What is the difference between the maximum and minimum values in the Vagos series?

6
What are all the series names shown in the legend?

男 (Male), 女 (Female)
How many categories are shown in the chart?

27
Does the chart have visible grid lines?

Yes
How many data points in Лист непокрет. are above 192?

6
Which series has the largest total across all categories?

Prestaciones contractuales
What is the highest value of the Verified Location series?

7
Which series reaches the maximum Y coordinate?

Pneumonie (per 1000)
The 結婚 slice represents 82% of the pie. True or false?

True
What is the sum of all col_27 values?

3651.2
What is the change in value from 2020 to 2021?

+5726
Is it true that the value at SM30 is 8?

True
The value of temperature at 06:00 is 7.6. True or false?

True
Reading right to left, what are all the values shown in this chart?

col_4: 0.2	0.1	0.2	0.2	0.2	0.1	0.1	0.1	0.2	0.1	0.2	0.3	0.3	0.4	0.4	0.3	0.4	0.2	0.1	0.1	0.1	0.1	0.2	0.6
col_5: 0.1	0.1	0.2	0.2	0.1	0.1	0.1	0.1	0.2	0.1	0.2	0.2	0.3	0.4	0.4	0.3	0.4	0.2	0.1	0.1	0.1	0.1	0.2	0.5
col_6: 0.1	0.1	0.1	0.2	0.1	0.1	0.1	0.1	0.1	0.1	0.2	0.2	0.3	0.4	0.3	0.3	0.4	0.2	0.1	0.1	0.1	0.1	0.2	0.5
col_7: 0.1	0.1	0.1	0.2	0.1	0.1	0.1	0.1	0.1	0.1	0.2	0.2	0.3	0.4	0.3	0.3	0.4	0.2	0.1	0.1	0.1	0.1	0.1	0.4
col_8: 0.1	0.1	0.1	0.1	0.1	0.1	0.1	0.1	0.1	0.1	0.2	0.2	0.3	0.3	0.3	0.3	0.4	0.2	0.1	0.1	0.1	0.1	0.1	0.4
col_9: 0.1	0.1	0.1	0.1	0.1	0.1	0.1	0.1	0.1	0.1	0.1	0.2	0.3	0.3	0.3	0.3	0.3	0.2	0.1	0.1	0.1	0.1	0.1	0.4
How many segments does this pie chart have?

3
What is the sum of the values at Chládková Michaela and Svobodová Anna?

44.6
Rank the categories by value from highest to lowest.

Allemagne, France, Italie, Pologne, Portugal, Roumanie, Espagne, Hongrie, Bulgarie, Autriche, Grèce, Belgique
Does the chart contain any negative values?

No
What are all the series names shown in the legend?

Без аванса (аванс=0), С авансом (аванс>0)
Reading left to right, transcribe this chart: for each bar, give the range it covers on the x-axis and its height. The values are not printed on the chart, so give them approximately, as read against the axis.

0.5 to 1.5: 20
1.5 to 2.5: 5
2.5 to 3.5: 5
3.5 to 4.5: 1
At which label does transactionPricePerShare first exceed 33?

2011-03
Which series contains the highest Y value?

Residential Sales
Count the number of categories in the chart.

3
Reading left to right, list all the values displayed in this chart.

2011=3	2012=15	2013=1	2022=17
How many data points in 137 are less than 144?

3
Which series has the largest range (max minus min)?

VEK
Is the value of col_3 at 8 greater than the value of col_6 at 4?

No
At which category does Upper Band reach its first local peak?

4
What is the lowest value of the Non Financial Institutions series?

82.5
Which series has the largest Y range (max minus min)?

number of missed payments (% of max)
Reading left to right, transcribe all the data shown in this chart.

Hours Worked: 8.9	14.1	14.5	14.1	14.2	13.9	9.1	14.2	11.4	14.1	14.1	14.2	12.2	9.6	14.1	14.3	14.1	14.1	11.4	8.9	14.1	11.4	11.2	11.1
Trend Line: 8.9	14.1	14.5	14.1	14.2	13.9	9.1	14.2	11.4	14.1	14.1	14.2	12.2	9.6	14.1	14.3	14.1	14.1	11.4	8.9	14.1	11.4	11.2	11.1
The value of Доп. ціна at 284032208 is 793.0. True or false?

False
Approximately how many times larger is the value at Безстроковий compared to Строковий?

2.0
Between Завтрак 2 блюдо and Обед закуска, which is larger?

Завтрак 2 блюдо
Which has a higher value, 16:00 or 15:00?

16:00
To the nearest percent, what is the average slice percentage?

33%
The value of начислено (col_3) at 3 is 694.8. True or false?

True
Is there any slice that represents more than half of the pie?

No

__EXERCISE DESCRIPTION__
Write out every row above again, word for word and line for line, with nothing changed.

__TASK SOLUTION__
What is the difference between the maximum and minimum values in the Vagos series?

6
What are all the series names shown in the legend?

男 (Male), 女 (Female)
How many categories are shown in the chart?

27
Does the chart have visible grid lines?

Yes
How many data points in Лист непокрет. are above 192?

6
Which series has the largest total across all categories?

Prestaciones contractuales
What is the highest value of the Verified Location series?

7
Which series reaches the maximum Y coordinate?

Pneumonie (per 1000)
The 結婚 slice represents 82% of the pie. True or false?

True
What is the sum of all col_27 values?

3651.2
What is the change in value from 2020 to 2021?

+5726
Is it true that the value at SM30 is 8?

True
The value of temperature at 06:00 is 7.6. True or false?

True
Reading right to left, what are all the values shown in this chart?

col_4: 0.2	0.1	0.2	0.2	0.2	0.1	0.1	0.1	0.2	0.1	0.2	0.3	0.3	0.4	0.4	0.3	0.4	0.2	0.1	0.1	0.1	0.1	0.2	0.6
col_5: 0.1	0.1	0.2	0.2	0.1	0.1	0.1	0.1	0.2	0.1	0.2	0.2	0.3	0.4	0.4	0.3	0.4	0.2	0.1	0.1	0.1	0.1	0.2	0.5
col_6: 0.1	0.1	0.1	0.2	0.1	0.1	0.1	0.1	0.1	0.1	0.2	0.2	0.3	0.4	0.3	0.3	0.4	0.2	0.1	0.1	0.1	0.1	0.2	0.5
col_7: 0.1	0.1	0.1	0.2	0.1	0.1	0.1	0.1	0.1	0.1	0.2	0.2	0.3	0.4	0.3	0.3	0.4	0.2	0.1	0.1	0.1	0.1	0.1	0.4
col_8: 0.1	0.1	0.1	0.1	0.1	0.1	0.1	0.1	0.1	0.1	0.2	0.2	0.3	0.3	0.3	0.3	0.4	0.2	0.1	0.1	0.1	0.1	0.1	0.4
col_9: 0.1	0.1	0.1	0.1	0.1	0.1	0.1	0.1	0.1	0.1	0.1	0.2	0.3	0.3	0.3	0.3	0.3	0.2	0.1	0.1	0.1	0.1	0.1	0.4
How many segments does this pie chart have?

3
What is the sum of the values at Chládková Michaela and Svobodová Anna?

44.6
Rank the categories by value from highest to lowest.

Allemagne, France, Italie, Pologne, Portugal, Roumanie, Espagne, Hongrie, Bulgarie, Autriche, Grèce, Belgique
Does the chart contain any negative values?

No
What are all the series names shown in the legend?

Без аванса (аванс=0), С авансом (аванс>0)
Reading left to right, transcribe this chart: for each bar, give the range it covers on the x-axis and its height. The values are not printed on the chart, so give them approximately, as read against the axis.

0.5 to 1.5: 20
1.5 to 2.5: 5
2.5 to 3.5: 5
3.5 to 4.5: 1
At which label does transactionPricePerShare first exceed 33?

2011-03
Which series contains the highest Y value?

Residential Sales
Count the number of categories in the chart.

3
Reading left to right, list all the values displayed in this chart.

2011=3	2012=15	2013=1	2022=17
How many data points in 137 are less than 144?

3
Which series has the largest range (max minus min)?

VEK
Is the value of col_3 at 8 greater than the value of col_6 at 4?

No
At which category does Upper Band reach its first local peak?

4
What is the lowest value of the Non Financial Institutions series?

82.5
Which series has the largest Y range (max minus min)?

number of missed payments (% of max)
Reading left to right, transcribe all the data shown in this chart.

Hours Worked: 8.9	14.1	14.5	14.1	14.2	13.9	9.1	14.2	11.4	14.1	14.1	14.2	12.2	9.6	14.1	14.3	14.1	14.1	11.4	8.9	14.1	11.4	11.2	11.1
Trend Line: 8.9	14.1	14.5	14.1	14.2	13.9	9.1	14.2	11.4	14.1	14.1	14.2	12.2	9.6	14.1	14.3	14.1	14.1	11.4	8.9	14.1	11.4	11.2	11.1
The value of Доп. ціна at 284032208 is 793.0. True or false?

False
Approximately how many times larger is the value at Безстроковий compared to Строковий?

2.0
Between Завтрак 2 блюдо and Обед закуска, which is larger?

Завтрак 2 блюдо
Which has a higher value, 16:00 or 15:00?

16:00
To the nearest percent, what is the average slice percentage?

33%
The value of начислено (col_3) at 3 is 694.8. True or false?

True
Is there any slice that represents more than half of the pie?

No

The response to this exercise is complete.